3. The method of claim 1, wherein the empirical relationship between the percent hematocrit, % Hct, and the total hemoglobin concentration, Hb, is represented by the formula % Hct=(C1 ×Hb)+C2, wherein Hb is in g/dL, and C1 and C2 are constants.

4. The method of claim 1, wherein, if the percent hematocrit, % Hct, is within a defined normal range, the corrected glucose concentration, Glucor is calculated according to the relationship Glucor=Gluuncor.

5. The method of claim 4, wherein the normal range is from about 35% to about 45%.

6. The method of claim 1 wherein, if the percent hematocrit, % Hct, is outside of a defined normal range, the corrected glucose concentration, Glucor is calculated according to the relationship Glucor=Gluuncor−(Gluuncor×% Correction).

7. The method of claim 6, wherein the normal range is less than about 35% and greater than about 45%.

8. The method of claim 1, wherein the glucose concentration is performed using an optical testing method.

9. The method of claim 1, wherein the glucose concentration is performed using an electrochemical testing method.

10. The method of claim 1, wherein the testing device or system that measures glucose and hemoglobin concentrations in a blood sample includes a single combination monitoring device.

11. The method of claim 1, wherein the method further calculates the percentage hemoglobin A1C, % HbA1C, as a ratio of the concentration of hemoglobin A1C to the concentration of total hemoglobin according to the relationship % HbA1C=(HbA1C/Hb)×100.

12. A testing device or system for measuring the blood glucose concentration and total hemoglobin concentration in a blood sample and correcting the measured glucose concentration for a glucose assay bias effect, the testing device or system comprising:

a reagent system adapted to measure the blood glucose concentration, Gluuncor of the blood sample;

a reagent system adapted to measure the total hemoglobin concentration, Hb, of the blood sample as part of a hemoglobin A1C assay;

a processor adapted to calculate

a percent hematocrit, % Hct, of the blood sample based on an empirical relationship using the total hemoglobin concentration, Hb,

a correction factor, % Correction, based on an empirical relationship using the percent hematocrit, % Hct,

a corrected glucose concentration, Glucor, of the blood sample based on the correction factor, % Correction; and

a display adapted to display the corrected glucose concentration, Glucor, to a user.

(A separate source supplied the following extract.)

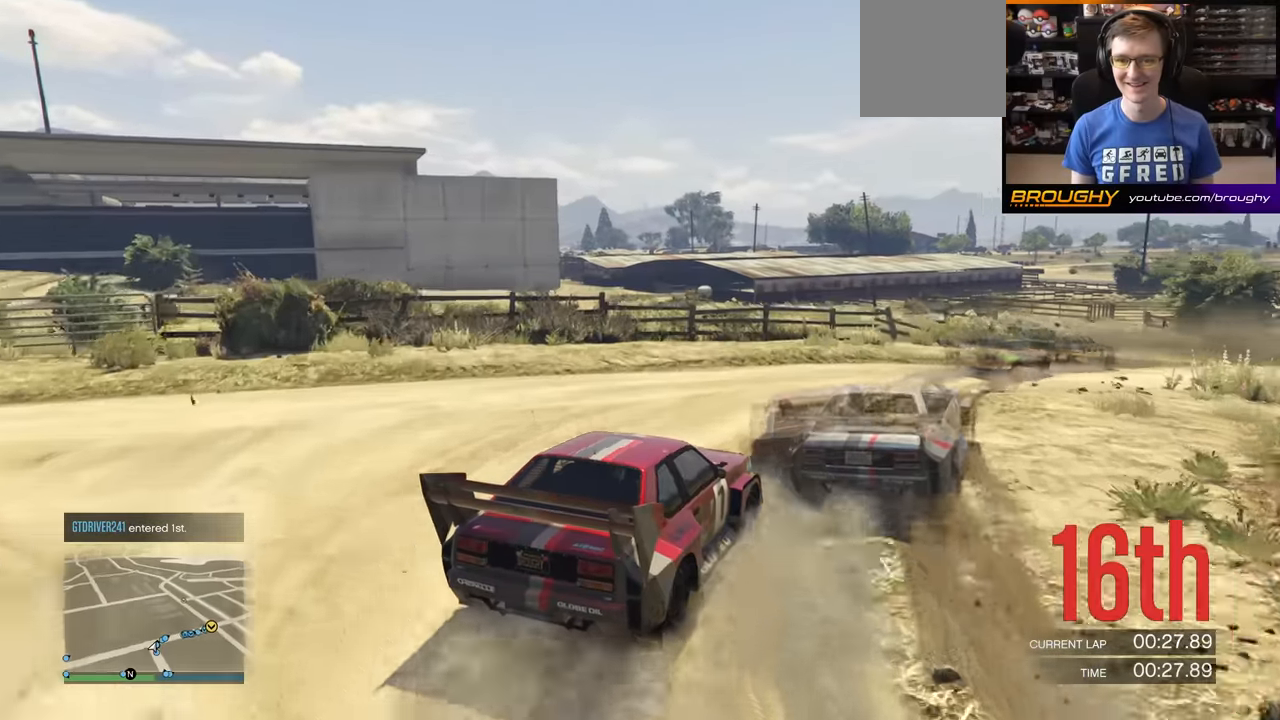
{"buttons": ["R2"], "left_stick": "right", "right_stick": "center", "events": [[217, "left_stick", "center"], [367, "left_stick", "right"]]}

13. The testing device of claim 12, wherein the empirical relationship between the correction factor, % Correction, and the percent hematocrit, % Hct, is represented by the formula % Correction=(% Hct×C3)+C4, wherein C3 and C4 are constants which are glucose-concentration dependent.

14. The testing device of claim 12, wherein the empirical relationship between the percent hematocrit, % Hct, and the total hemoglobin concentration, Hb, is represented by the formula % Hct=(C1 ×Hb)+C2, wherein Hb is in mmole/L and C1 and C2 are constants.

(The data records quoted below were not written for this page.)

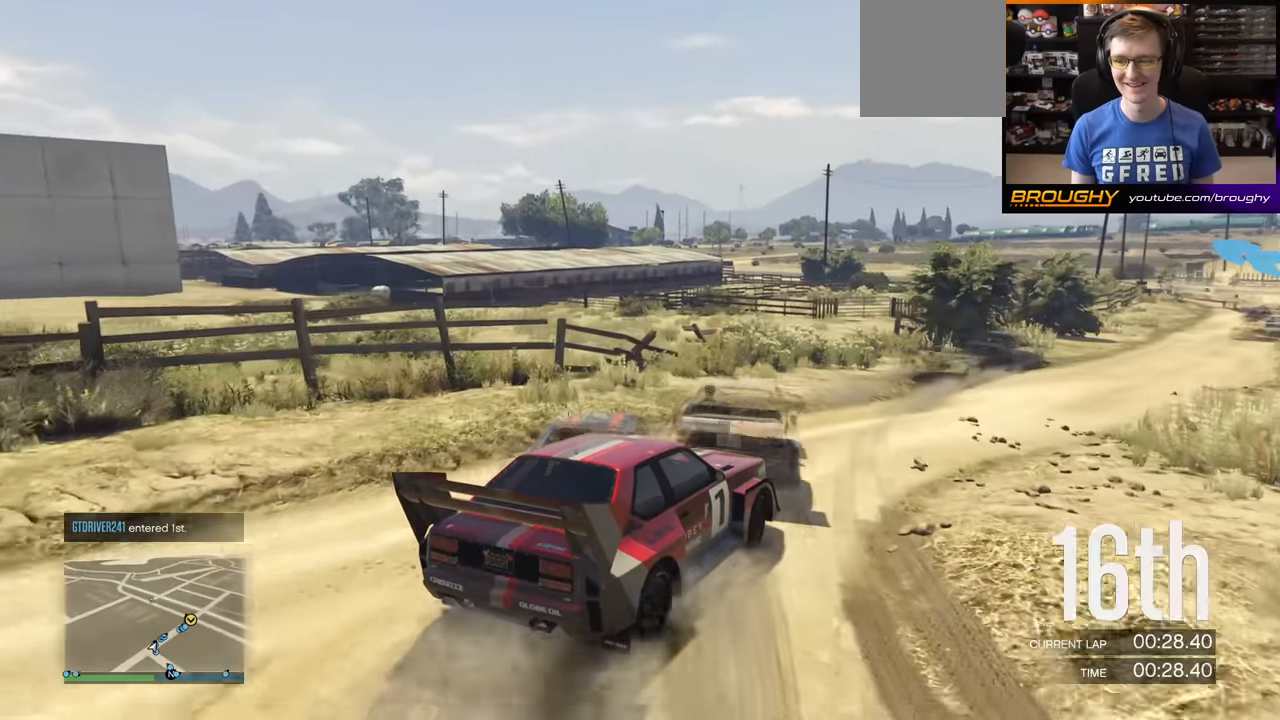
{"buttons": ["R2"], "left_stick": "right", "right_stick": "center", "events": [[150, "left_stick", "center"], [266, "left_stick", "right"]]}
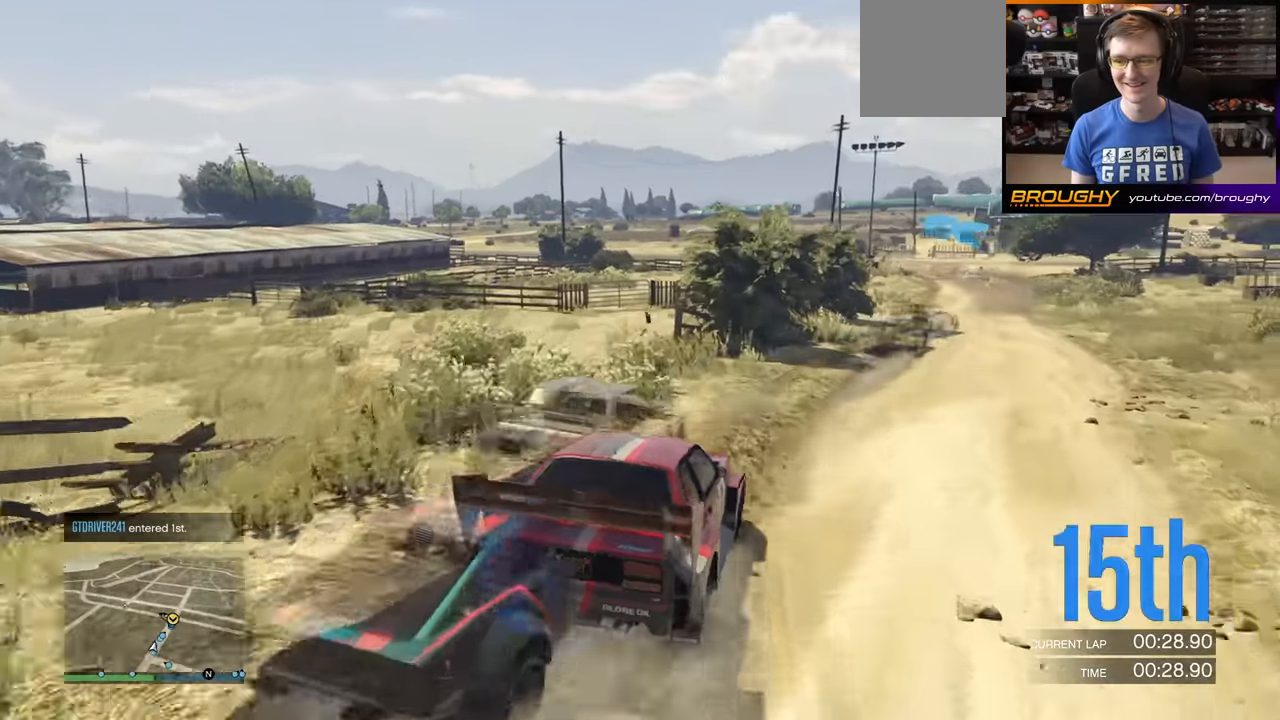
{"buttons": ["R2"], "left_stick": "right", "right_stick": "center", "events": [[33, "left_stick", "center"], [100, "left_stick", "right"]]}
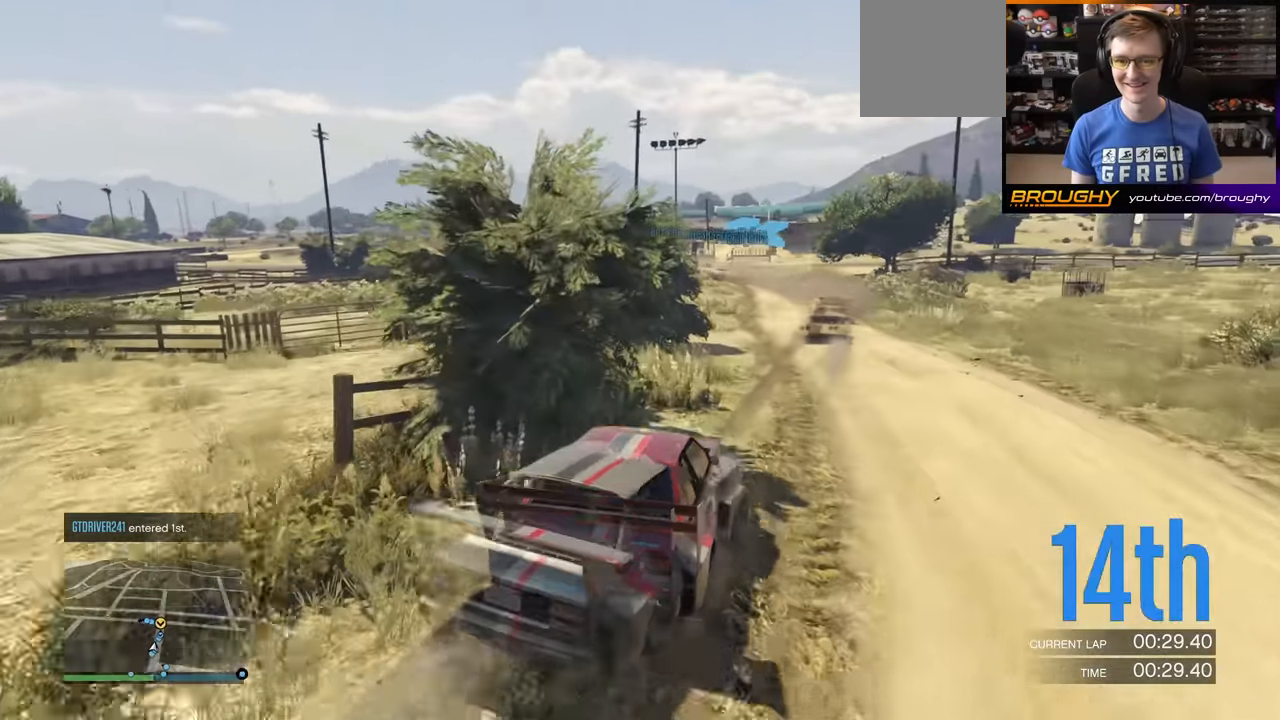
{"buttons": ["R2"], "left_stick": "center", "right_stick": "center", "events": [[150, "left_stick", "center"]]}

15. The testing device of claim 12, wherein, if the percent hematocrit, % Hct, is within a defined normal range, the corrected glucose concentration, Glucor. is calculated according to the relationship Glucor=Gluuncor.

16. The testing device of claim 15, wherein the normal range is from about 35% to about 45%.

17. The testing device of claim 12, wherein, if the percent hematocrit, % Hct, is outside of a defined normal range, the corrected glucose concentration, Glucor is calculated according to the relationship Glucor=Gluuncor−(Gluuncor×% Correction).

18. The testing device of claim 17, wherein the normal range is less than about 35% and greater than about 45%.

19. The testing device of claim 12, wherein the glucose concentration is performed using an optical testing method.

20. The testing device of claim 12, wherein the glucose concentration is performed using an electrochemical testing method.

21. A single combination testing device adapted for measuring blood glucose concentration and total hemoglobin concentration in a blood sample, the total hemoglobin concentration being measured as part of a hemoglobin A1C assay.